Try it ▸ Which lines in the records below contain the word "Section"? Copy each one.

Provided material ▸
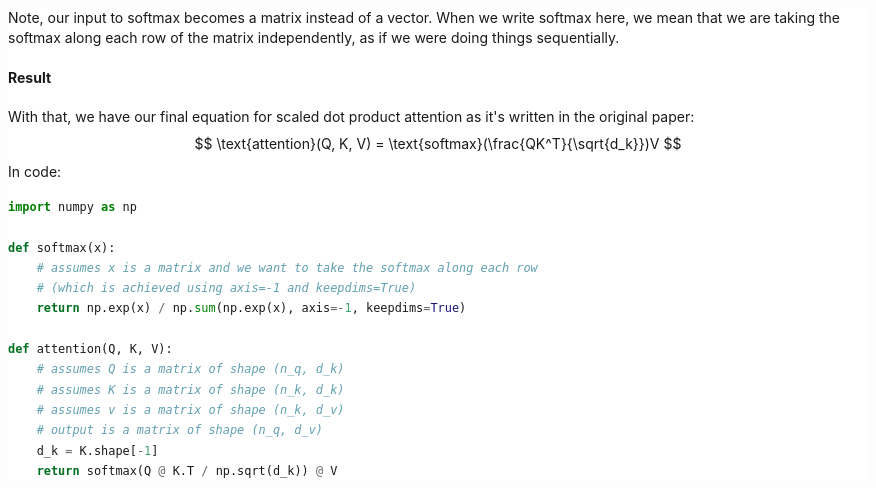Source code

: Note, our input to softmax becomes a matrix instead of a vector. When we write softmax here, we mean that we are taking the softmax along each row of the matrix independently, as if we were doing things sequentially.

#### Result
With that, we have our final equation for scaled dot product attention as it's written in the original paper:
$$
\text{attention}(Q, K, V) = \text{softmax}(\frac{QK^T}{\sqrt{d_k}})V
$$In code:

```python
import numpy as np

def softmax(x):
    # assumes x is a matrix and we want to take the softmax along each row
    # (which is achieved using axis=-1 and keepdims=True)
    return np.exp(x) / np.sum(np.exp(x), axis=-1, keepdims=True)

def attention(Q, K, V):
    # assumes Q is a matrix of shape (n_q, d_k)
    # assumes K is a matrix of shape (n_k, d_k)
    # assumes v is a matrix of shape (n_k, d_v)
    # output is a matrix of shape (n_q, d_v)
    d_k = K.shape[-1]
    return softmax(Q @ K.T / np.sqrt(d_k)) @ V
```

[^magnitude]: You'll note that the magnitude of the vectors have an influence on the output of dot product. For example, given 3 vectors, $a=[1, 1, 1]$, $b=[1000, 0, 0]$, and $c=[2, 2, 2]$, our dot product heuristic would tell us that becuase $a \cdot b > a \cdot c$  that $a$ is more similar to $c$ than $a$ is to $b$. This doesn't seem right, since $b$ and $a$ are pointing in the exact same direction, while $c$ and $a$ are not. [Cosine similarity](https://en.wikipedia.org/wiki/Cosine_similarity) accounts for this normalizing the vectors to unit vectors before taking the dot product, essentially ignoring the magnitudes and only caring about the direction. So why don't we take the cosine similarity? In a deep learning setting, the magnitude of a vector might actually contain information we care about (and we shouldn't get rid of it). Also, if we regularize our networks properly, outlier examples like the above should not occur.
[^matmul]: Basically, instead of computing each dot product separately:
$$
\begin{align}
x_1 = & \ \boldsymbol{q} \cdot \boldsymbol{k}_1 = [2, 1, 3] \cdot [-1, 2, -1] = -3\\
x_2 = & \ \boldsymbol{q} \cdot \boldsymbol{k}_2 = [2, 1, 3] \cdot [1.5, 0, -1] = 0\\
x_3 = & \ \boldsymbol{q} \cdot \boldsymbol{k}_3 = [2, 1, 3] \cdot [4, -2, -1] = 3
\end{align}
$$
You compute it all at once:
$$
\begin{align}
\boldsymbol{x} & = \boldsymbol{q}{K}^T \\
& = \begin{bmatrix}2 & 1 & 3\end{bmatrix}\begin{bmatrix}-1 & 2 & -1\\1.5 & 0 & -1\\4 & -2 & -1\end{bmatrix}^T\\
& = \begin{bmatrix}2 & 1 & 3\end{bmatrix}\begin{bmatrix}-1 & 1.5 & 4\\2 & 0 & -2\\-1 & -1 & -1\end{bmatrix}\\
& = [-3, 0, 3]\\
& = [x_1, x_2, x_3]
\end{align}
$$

* * *

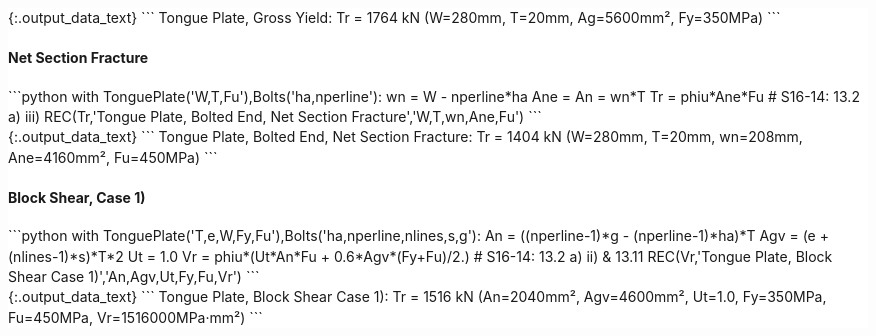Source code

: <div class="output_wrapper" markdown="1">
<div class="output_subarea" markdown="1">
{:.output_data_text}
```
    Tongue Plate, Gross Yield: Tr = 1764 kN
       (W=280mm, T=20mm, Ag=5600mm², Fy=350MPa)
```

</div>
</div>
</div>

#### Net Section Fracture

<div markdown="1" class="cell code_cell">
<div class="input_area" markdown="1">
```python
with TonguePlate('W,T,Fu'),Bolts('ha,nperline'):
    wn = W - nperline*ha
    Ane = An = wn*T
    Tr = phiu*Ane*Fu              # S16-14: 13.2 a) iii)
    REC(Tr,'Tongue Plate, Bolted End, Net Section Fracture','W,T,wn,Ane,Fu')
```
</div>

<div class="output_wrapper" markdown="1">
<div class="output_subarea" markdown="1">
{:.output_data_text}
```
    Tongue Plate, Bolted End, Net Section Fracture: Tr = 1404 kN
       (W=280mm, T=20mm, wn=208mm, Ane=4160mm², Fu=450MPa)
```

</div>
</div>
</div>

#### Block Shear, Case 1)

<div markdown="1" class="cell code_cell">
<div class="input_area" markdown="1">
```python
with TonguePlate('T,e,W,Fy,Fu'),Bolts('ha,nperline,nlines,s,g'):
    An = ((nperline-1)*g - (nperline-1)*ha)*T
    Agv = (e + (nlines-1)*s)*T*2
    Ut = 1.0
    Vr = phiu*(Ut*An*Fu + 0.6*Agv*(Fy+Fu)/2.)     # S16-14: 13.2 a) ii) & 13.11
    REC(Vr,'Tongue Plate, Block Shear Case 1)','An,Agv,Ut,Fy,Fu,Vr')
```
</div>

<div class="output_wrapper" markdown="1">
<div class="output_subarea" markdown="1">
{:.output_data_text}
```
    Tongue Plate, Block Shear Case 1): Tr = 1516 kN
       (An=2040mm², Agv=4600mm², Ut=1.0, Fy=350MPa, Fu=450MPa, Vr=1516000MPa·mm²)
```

Task result ▸
#### Net Section Fracture
    REC(Tr,'Tongue Plate, Bolted End, Net Section Fracture','W,T,wn,Ane,Fu')
    Tongue Plate, Bolted End, Net Section Fracture: Tr = 1404 kN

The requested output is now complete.